British Columbia

Separating church and state: B.C. Legislative Assembly daily prayers receive minor tweak

After a letter writing campaign arguing the prayers were antiquated and discriminatory, the legislative assembly voted unanimously to change the daily practice to "prayers and reflections."

The customary prayers delivered at the start of each daily sitting are now called 'prayers and reflections'

The British Columbia Legislature is reflected in the waters of Victoria harbour in 2016. (Jonathan Hayward/Canadian Press)

Starting next year, members of the B.C. Legislative Assembly will begin each day with "prayers and reflections," rather than just "prayers."

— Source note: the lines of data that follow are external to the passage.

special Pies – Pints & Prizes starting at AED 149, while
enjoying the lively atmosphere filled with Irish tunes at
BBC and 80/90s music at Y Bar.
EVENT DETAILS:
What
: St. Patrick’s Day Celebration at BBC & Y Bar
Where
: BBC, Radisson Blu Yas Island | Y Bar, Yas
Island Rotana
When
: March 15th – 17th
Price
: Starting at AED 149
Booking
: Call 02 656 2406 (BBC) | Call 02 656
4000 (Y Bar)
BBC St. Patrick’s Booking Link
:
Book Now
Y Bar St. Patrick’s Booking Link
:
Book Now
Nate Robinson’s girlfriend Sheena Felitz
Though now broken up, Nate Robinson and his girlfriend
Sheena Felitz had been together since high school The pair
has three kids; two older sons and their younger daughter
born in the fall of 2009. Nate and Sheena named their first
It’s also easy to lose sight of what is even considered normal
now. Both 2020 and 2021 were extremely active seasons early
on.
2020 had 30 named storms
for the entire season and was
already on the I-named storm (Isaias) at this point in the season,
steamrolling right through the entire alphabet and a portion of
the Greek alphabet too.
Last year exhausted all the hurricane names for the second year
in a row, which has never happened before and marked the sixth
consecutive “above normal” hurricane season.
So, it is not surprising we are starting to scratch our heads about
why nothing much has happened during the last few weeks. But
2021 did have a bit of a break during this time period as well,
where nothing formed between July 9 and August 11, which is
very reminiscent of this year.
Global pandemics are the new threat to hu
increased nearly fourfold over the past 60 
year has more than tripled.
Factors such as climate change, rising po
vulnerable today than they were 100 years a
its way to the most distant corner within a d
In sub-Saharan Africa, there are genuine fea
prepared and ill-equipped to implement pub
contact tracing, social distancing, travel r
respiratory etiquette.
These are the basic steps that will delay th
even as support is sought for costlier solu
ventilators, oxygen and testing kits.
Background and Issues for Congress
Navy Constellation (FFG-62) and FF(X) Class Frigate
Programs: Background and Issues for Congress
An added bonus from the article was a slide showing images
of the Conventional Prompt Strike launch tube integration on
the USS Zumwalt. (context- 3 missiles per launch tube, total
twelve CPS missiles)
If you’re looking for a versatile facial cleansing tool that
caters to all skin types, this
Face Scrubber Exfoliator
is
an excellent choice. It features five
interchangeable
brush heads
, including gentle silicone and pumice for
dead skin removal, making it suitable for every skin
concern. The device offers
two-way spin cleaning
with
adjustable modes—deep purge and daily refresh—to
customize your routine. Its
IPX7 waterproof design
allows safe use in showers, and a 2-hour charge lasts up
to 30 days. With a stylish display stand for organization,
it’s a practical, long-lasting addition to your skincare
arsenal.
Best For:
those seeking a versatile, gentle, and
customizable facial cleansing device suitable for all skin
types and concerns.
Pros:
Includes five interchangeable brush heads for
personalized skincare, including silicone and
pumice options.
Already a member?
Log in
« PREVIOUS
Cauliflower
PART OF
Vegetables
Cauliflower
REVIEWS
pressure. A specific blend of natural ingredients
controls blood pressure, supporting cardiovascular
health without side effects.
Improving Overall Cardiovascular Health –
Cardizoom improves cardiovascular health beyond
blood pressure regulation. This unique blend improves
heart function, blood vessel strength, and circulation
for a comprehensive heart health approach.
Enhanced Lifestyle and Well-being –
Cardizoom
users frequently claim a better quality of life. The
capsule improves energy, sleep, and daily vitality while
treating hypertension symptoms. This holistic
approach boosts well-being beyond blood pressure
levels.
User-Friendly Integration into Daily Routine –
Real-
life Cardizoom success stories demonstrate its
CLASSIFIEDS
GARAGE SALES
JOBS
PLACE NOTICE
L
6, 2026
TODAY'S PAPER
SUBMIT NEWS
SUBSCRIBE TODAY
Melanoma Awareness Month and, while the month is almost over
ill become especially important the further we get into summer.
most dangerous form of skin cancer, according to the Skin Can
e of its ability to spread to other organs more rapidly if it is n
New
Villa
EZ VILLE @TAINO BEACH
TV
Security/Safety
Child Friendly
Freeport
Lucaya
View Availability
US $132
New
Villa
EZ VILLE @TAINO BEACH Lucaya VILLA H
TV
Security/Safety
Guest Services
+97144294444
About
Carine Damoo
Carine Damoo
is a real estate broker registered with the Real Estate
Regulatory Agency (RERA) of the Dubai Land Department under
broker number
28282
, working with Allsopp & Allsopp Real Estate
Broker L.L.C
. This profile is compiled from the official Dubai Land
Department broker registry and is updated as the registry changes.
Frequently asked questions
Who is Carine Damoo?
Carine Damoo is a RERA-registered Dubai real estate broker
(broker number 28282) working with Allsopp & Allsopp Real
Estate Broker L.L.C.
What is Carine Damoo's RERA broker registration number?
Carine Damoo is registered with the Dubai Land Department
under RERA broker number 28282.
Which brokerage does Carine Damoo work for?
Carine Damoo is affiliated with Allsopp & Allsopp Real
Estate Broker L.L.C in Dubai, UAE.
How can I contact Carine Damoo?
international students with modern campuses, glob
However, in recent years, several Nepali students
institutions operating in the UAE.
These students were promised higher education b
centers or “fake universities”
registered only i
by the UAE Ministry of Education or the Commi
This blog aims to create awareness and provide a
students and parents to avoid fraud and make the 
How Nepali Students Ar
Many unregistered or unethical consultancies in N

The change to the long held custom was spearheaded by the B.C. Humanist Association, which launched a letter writing campaign arguing that setting aside time every day for a prayer was antiquated, discriminatory and should be eliminated altogether.

The motion, put forward by government house leader Mike Farnworth received unanimous support on the final day of the fall session.

The change may seems minor at best, but the executive director of the B.C. Humanist Association says it is still a victory.

"This is a step forward for an institution that is often incredibly reluctant to change," said Ian Bushfield.

Earlier this year, researchers examined 15 years of legislature prayers and found them to be overwhelmingly religious, and the majority of time Christian in nature. 

The B.C. Legislative Assembly voted unanimously to change the daily prayers to 'prayers and reflections.' (Jonathan Hayward/Canadian Press)

"Government prayers are not inclusive of the overwhelming majority of British Columbians who are not religious," said researcher Ranil Prasad. "They violate the principle of separation of church and state, and, frankly, they are a waste of both taxpayer money and time in the chamber." 

Prasad said his group is still asking for the prayer to be eliminated.

In 2015, the Supreme Court of Canada ruled unanimously that public political institutions should remain religiously neutral and "neither favour nor hinder any particular belief."

However, legislative assemblies like B.C.s are protected by parliamentary privilege and therefore outside the jurisdiction of the courts.

According to its website, The B.C. Humanist Association is a registered charity that provides community and a voice for humanists, atheists, agnostics and the non-religious of Metro Vancouver and British Columbia.